“Autumn is about showing us how beautiful it can be to let things go”
I love the change of seasons and consider myself fortunate to live in a part of the world where I can witness Spring becoming Summer, Summer shifting into Autumn, Autumn giving way to Winter and finally Spring breaking through again. I’m not sure who said the above quote first but I think about it every Autumn in particular though you could say the same for any season. But in Fall, the beauty in allowing the things that are weighing you down to just fall gracefully from your shoulders, your arms, your hands really speaks to me.
Learning to let things go seems like such a natural and instinctual concept but it’s not always a simple maneuver. Things matter to us, however big or small they may seem to others, and we hold onto them.

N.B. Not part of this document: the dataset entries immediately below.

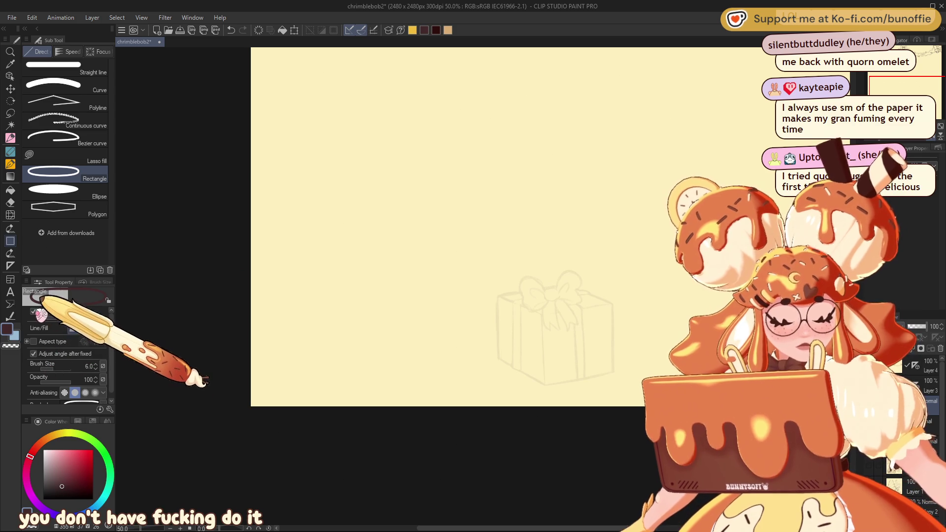
click(34, 312)
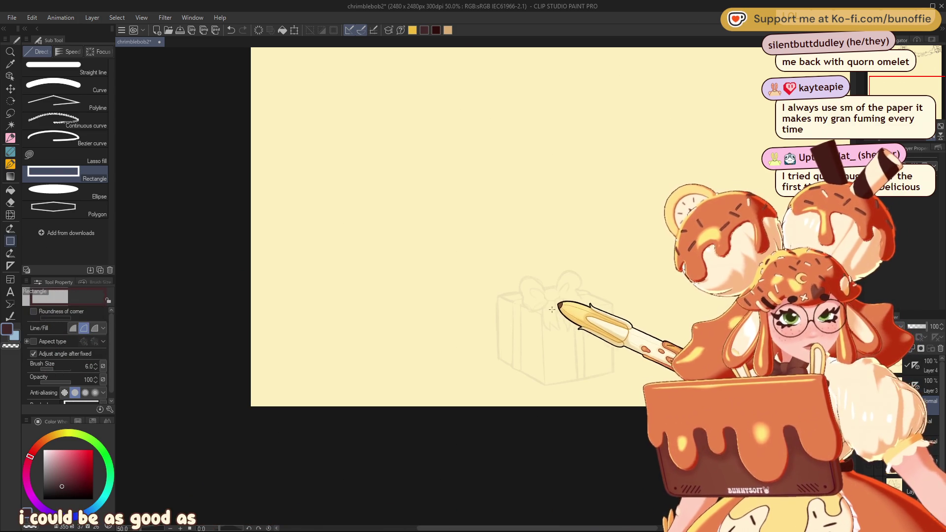
mouse_move(542, 312)
mouse_down()
mouse_move(575, 334)
mouse_move(616, 387)
mouse_up()
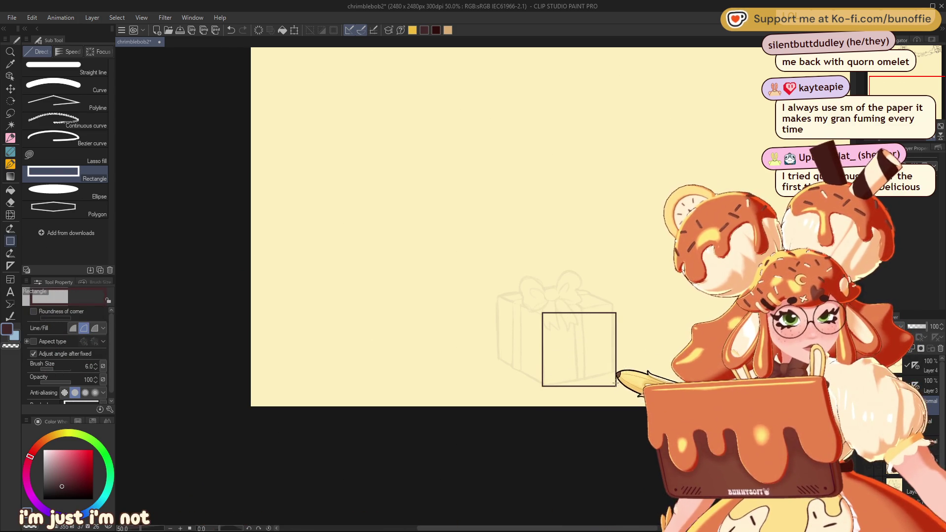
- Skew the square's right side upward into a perspective front face
key(ctrl+t)
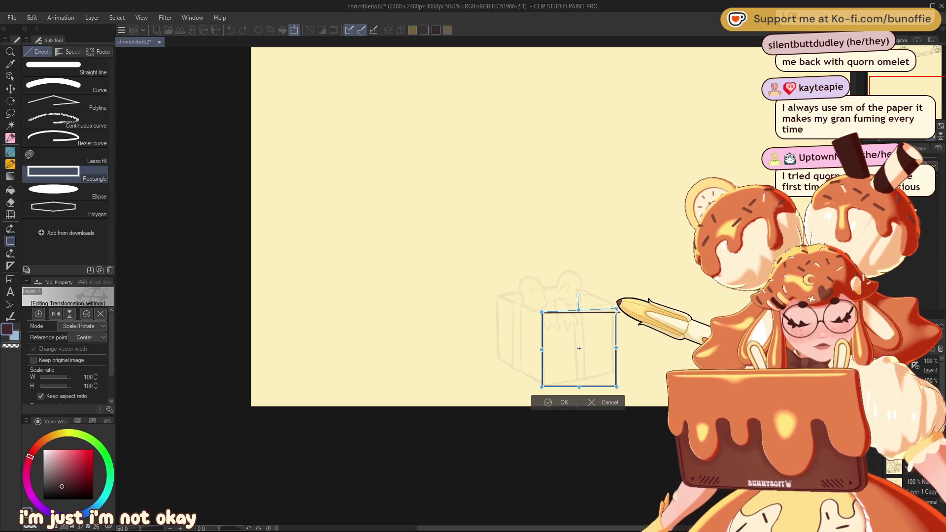
drag(615, 312, 613, 300)
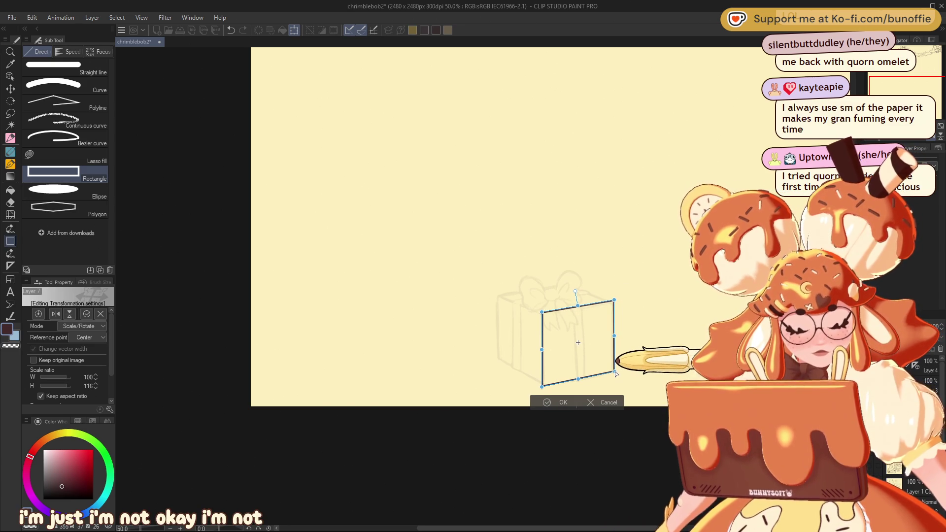
key(Return)
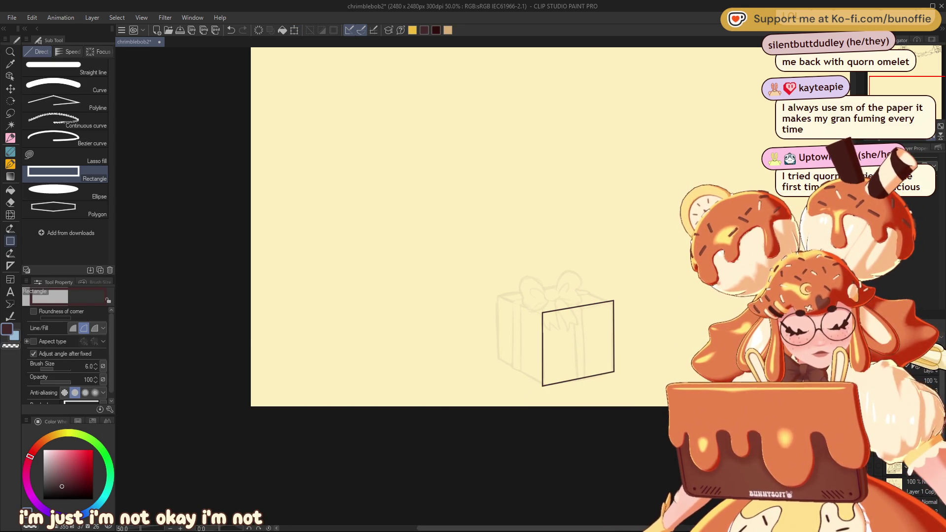
- Move the copied square up and left so it overlaps the first as the cube's back face
key(k)
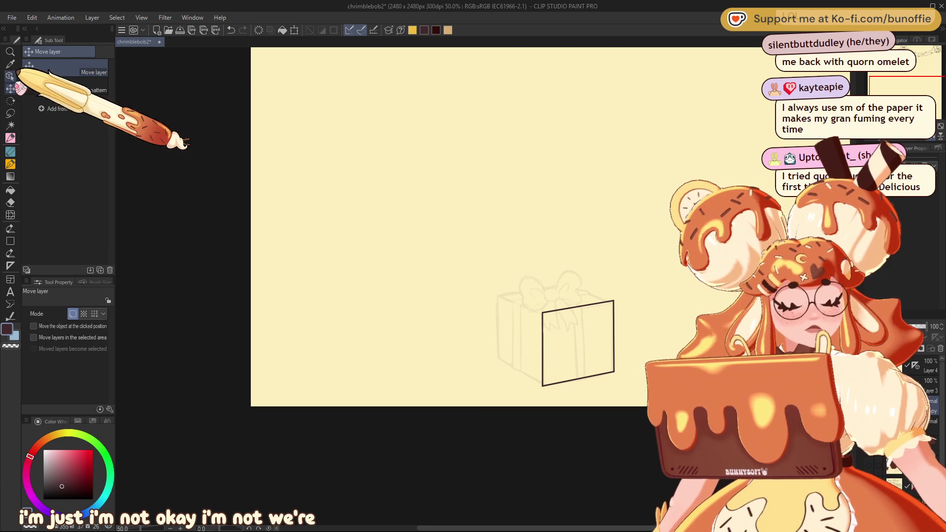
mouse_move(604, 351)
mouse_down()
mouse_move(561, 348)
mouse_move(551, 325)
mouse_move(548, 345)
mouse_up()
key(ctrl+z)
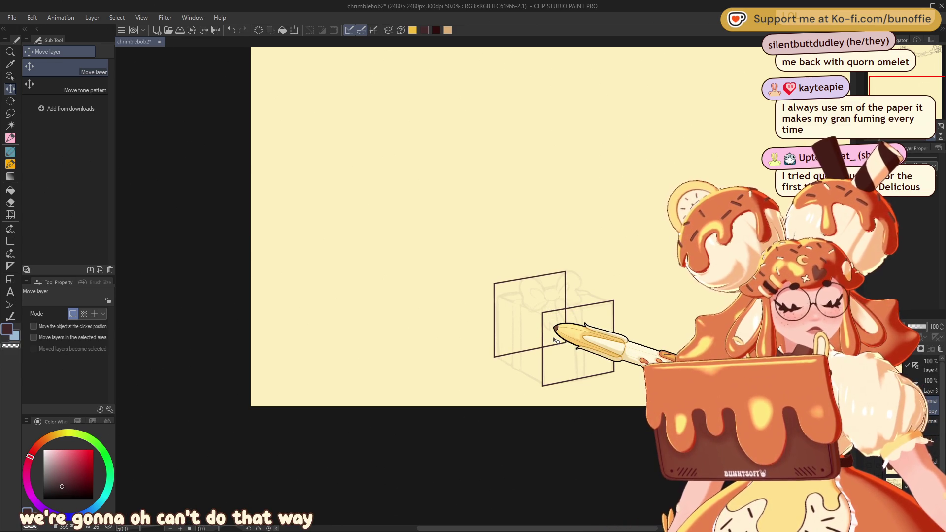
drag(555, 335, 555, 340)
key(ctrl+z)
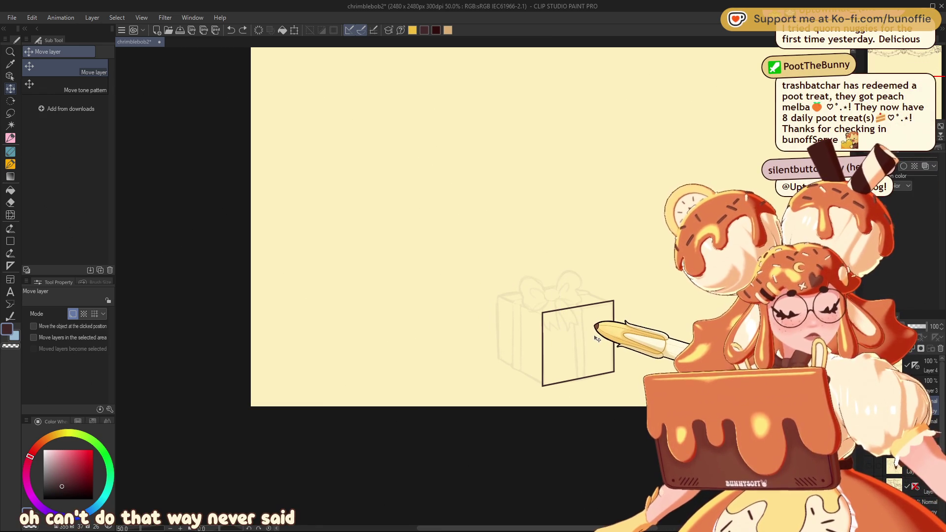
mouse_move(567, 337)
mouse_down()
mouse_move(536, 329)
mouse_move(565, 335)
mouse_up()
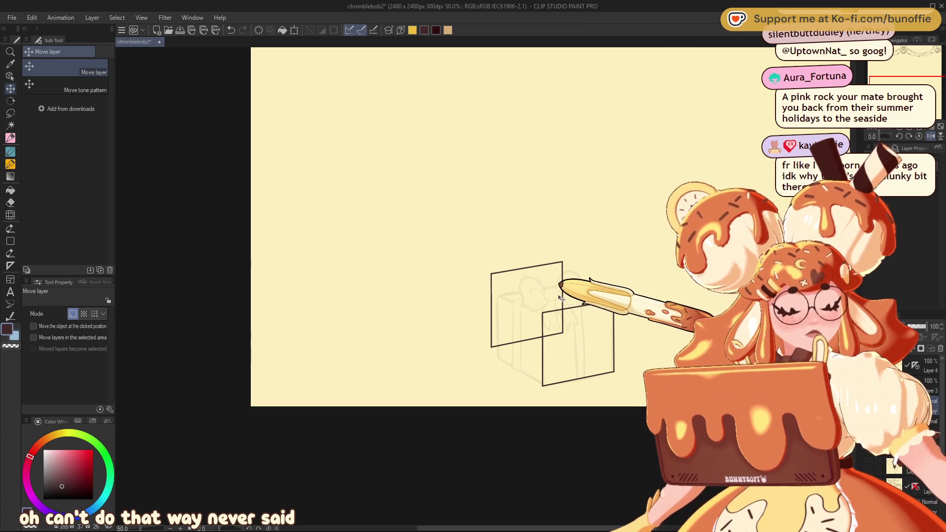
drag(561, 297, 570, 307)
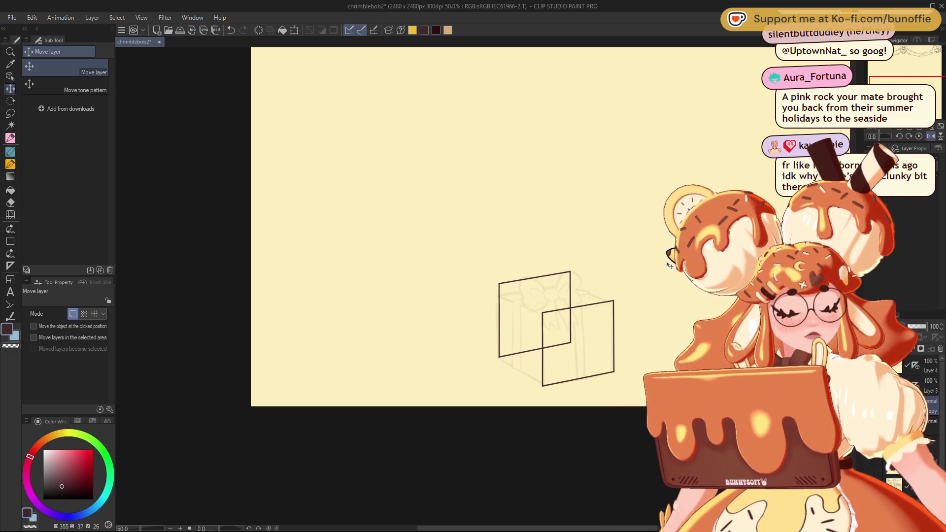
drag(574, 275, 574, 282)
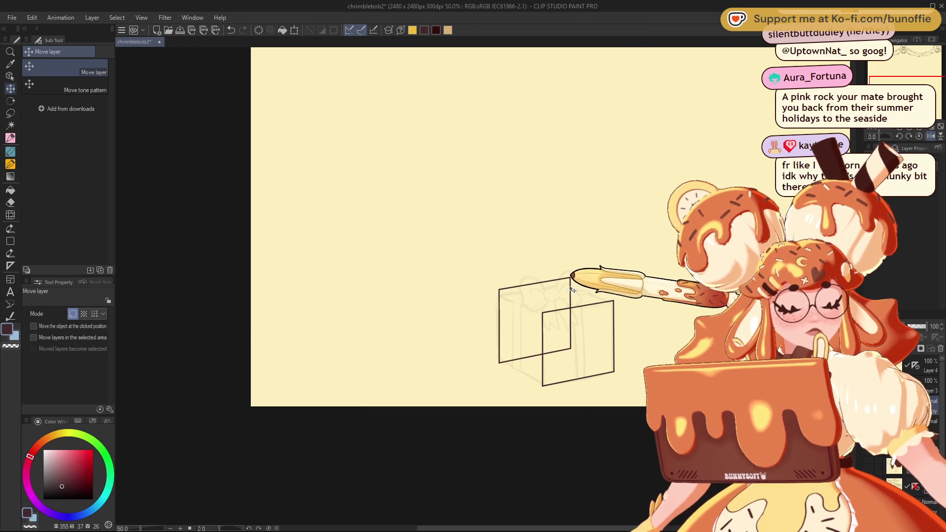
drag(547, 340, 533, 330)
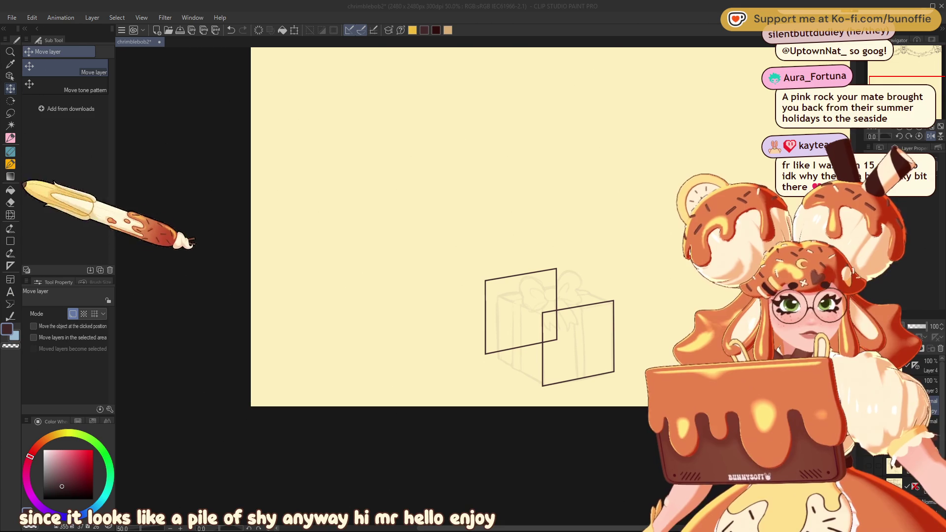
- Choose the Straight line figure tool and shrink the brush size for thin edges
click(10, 241)
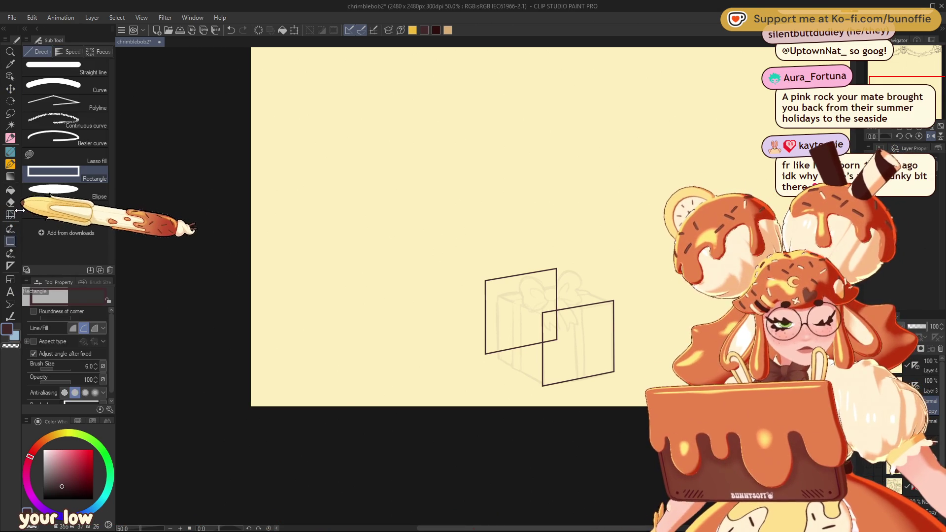
click(70, 62)
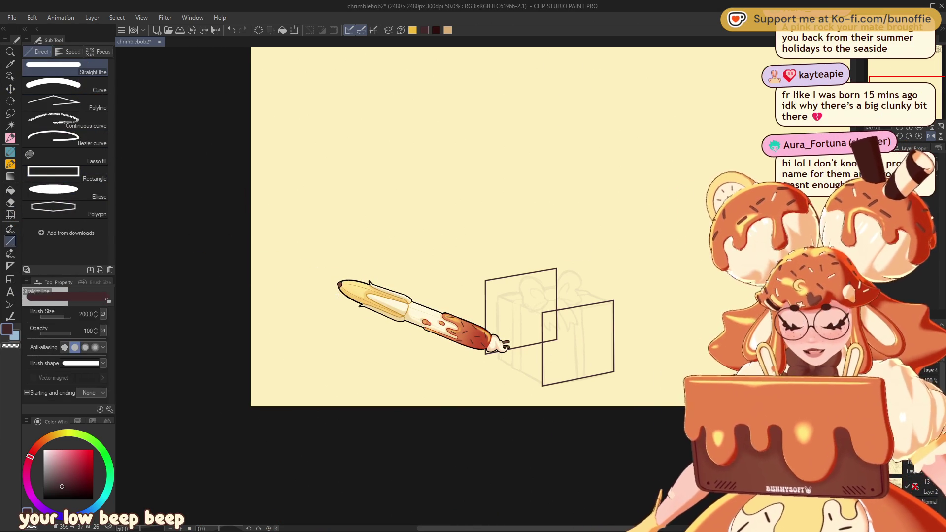
key(bracketleft)
key(bracketleft)
key(bracketleft)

We hold onto them for different reasons – sentimental value, principle, beliefs, treasures, it could be anything really. We hold onto objects, feelings, moods, behaviors, because it’s easier I think. Letting it go can be a work in progress and not as simple as feeling the wind blow in to take it away from us.
Sometimes I feel like I am becoming better at doing away with the things in my life that weigh me down. I turn the other cheek, I let it go in one ear and out the other, I just simply do not care to waste the time or energy anymore on whatever it is. But then sometimes, things get trapped in and wiggle their ways into my system and almost seems impossible to extract them and be rid of them.
I am reflecting on why I allow some things to go so naturally, like the leaves falling from the trees while others stay stuck tight no matter how hard the wind blows or the rain falls. Does it have to be all or nothing? Can’t I just hold on a little while longer and wrap myself in the blanket of leaves that refuse to leave my shoulders? It has to be all. I have to shed this layer so that come Spring, new buds emerge and make me whole again.